Fed rate hikes: Cause for pause?
Fed watchers see potential for a pause in rate increases, but recent reports show the economy still runs hot.
The labor market continues to be incredibly resilient despite the Fed’s efforts to dampen the strong demand for workers. Nonfarm payrolls beat expectations and the unemployment rate fell to a cycle low, while firms continue to list open positions at a rate unprecedented prior to the current cycle. Conversely, the ISM surveys for both manufacturing and services showed contraction in December — the first time both surveys have been simultaneously in contraction in over 13 years outside of the Covid lockdown period — with reduced price pressures across the business sector.
Key Takeaways:
Despite the Fed’s efforts to slow labor demand, the unemployment rate fell back to 3.5 percent in December.
The ISM services index fell sharply and is now in contraction. It is the first non-Covid contractionary reading since 2009.
The NFIB small business survey provides a variety of readings on key economic activities beyond the headline optimism index, which consensus expects to remain little changed at around 91.5 in December. The share of firms raising their average selling prices is a proxy for broad-based corporate pricing power (beyond small businesses) and tends to be a leading indicator for changes in core inflation. This price metric has been trending lower but remains quite high with slightly over half of the surveyed companies raising prices. How this measure fares has implication for the near-term course of inflation. Further, small companies have reported that inventory levels are too high, echoing the same sentiment captured in the ISM manufacturing and non-manufacturing surveys. As such, companies will pull back on new orders which in turn depresses production activity.
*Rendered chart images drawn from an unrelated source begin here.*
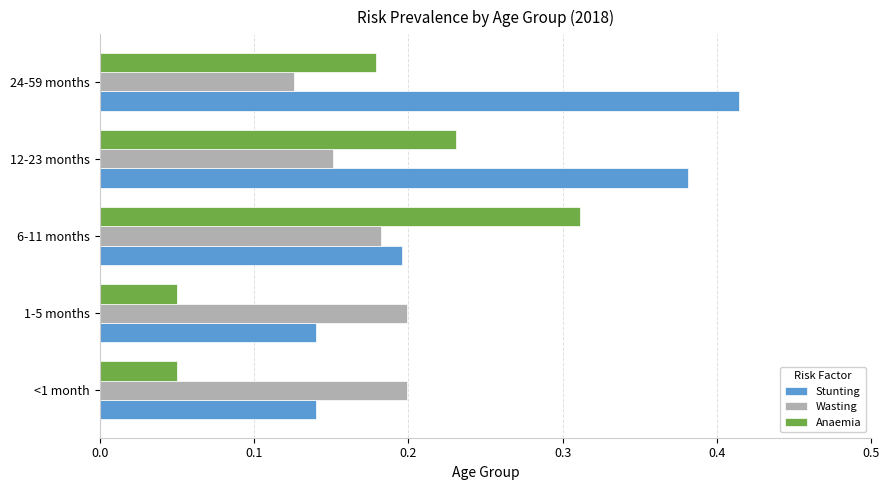

The value of Anaemia at 24-59 months is 0.3. True or false?

False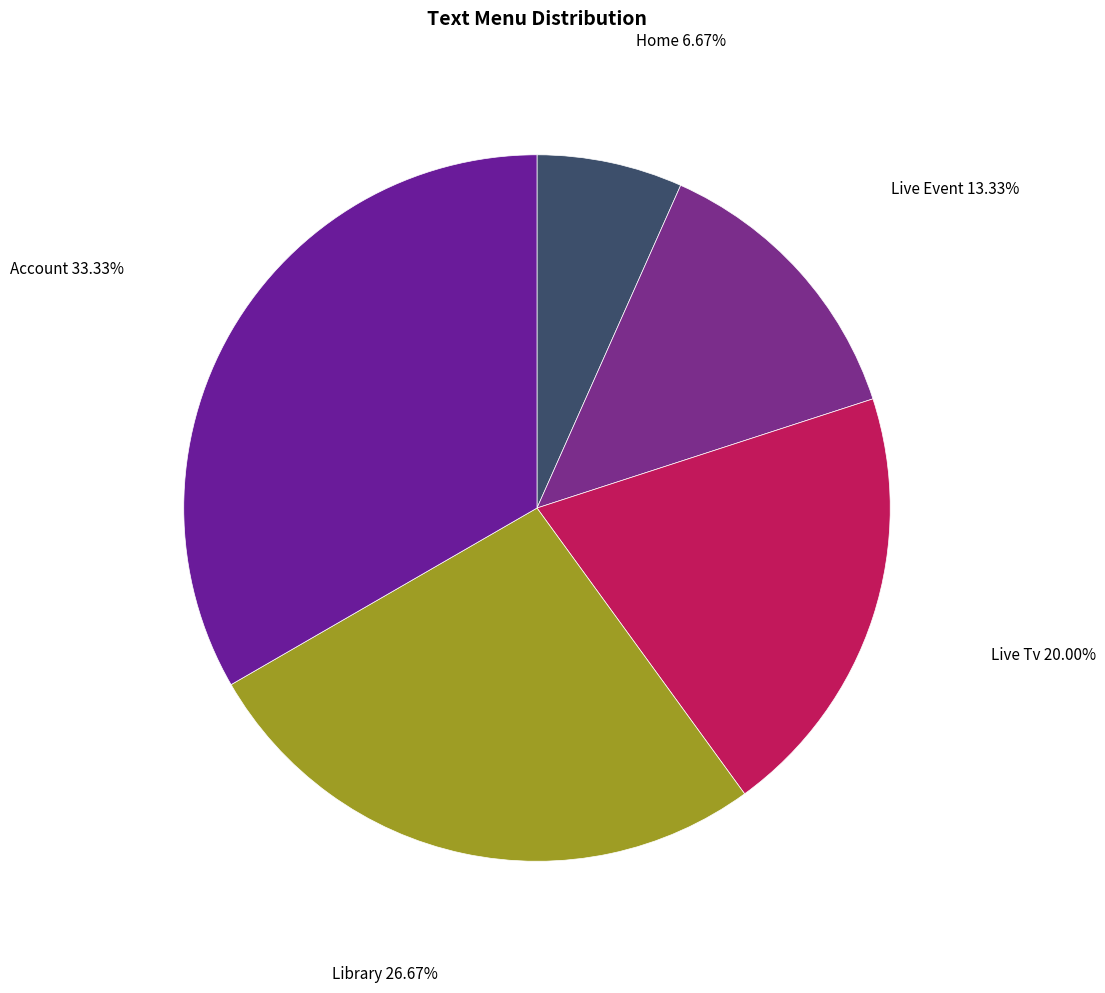

Does any single category account for the majority?

No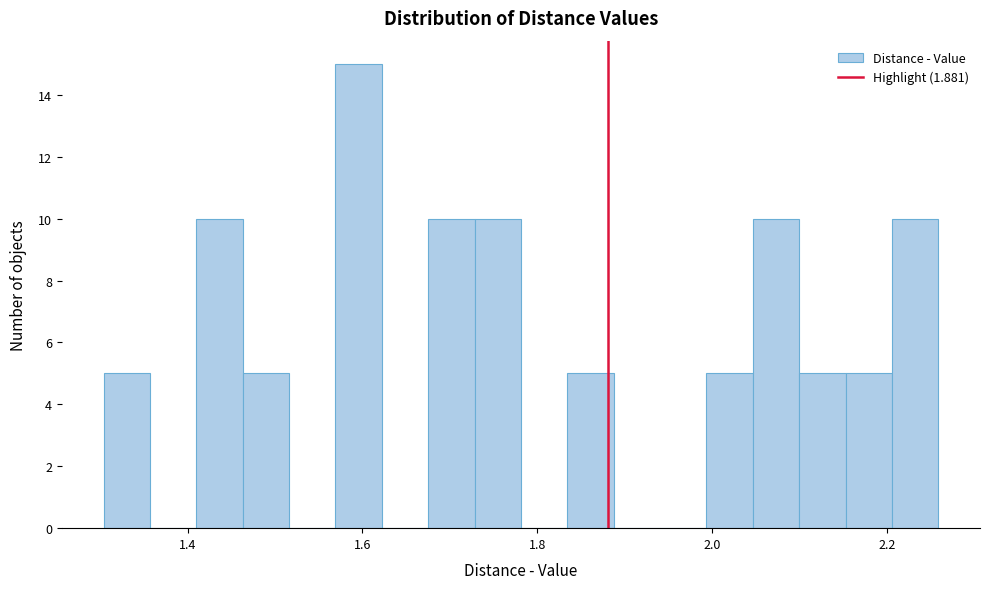

Around what value on the x-axis is the tallest bar? Give the approximate position of its centre, as read against the axis.

1.60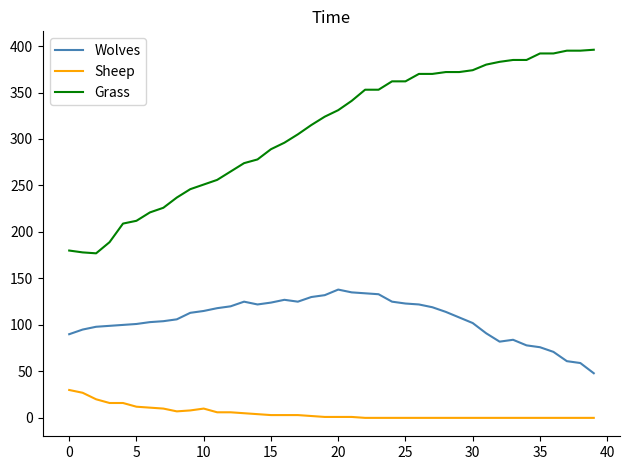

Rank the series by their average value, from lowest to highest.

Sheep, Wolves, Grass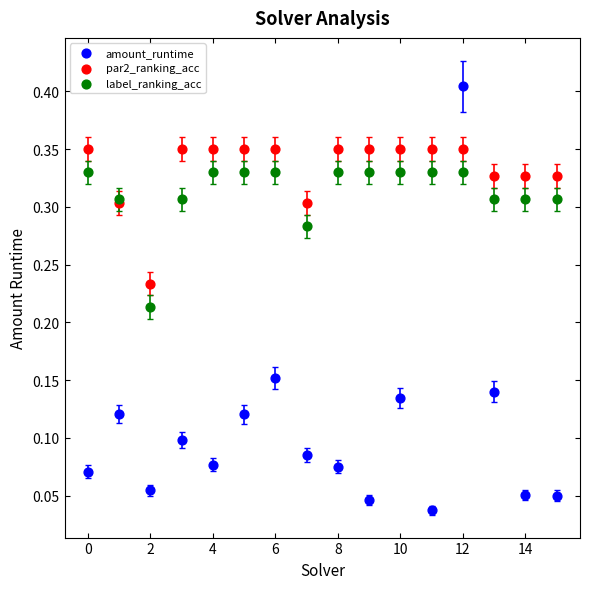

Which series contains the highest Y value?

amount_runtime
The CPI report is the key indicator for the week given that inflation determines the course for Fed monetary policy. We look for a 0.1 percent decline in headline CPI and a moderate 0.3 percent advance in core CPI (excludes food and energy) in December. The 12.5 percent drop in gasoline prices on the month helps lower the headline reading, more than offsetting a moderating but still buoyant increase in food prices of around 0.5 percent. On a year-on-year basis, overall CPI should decelerate to 6.4 percent from 7.1 percent in November and the core CPI pace should slow from 6.0 percent to 5.7 percent. These readings would be encouraging for the Fed, however, with the rate of inflation still substantially elevated, policymakers should still be inclined to lift the policy rate above 5.0 percent by May.
The University of Michigan consumer sentiment index should continue to improve with the sharp 12.5 percent drop in gasoline prices in December and the moderating advance in overall prices. Keeping with that theme, consumers’ expectations for inflation over the next year should continue to trend lower, extending the decline from the recent peak of 5.4 percent in April to 4.6 percent in December. The key inflation expectations for the next five years remained elevated at 2.9 percent in December — any movement in this measure will be important to watch.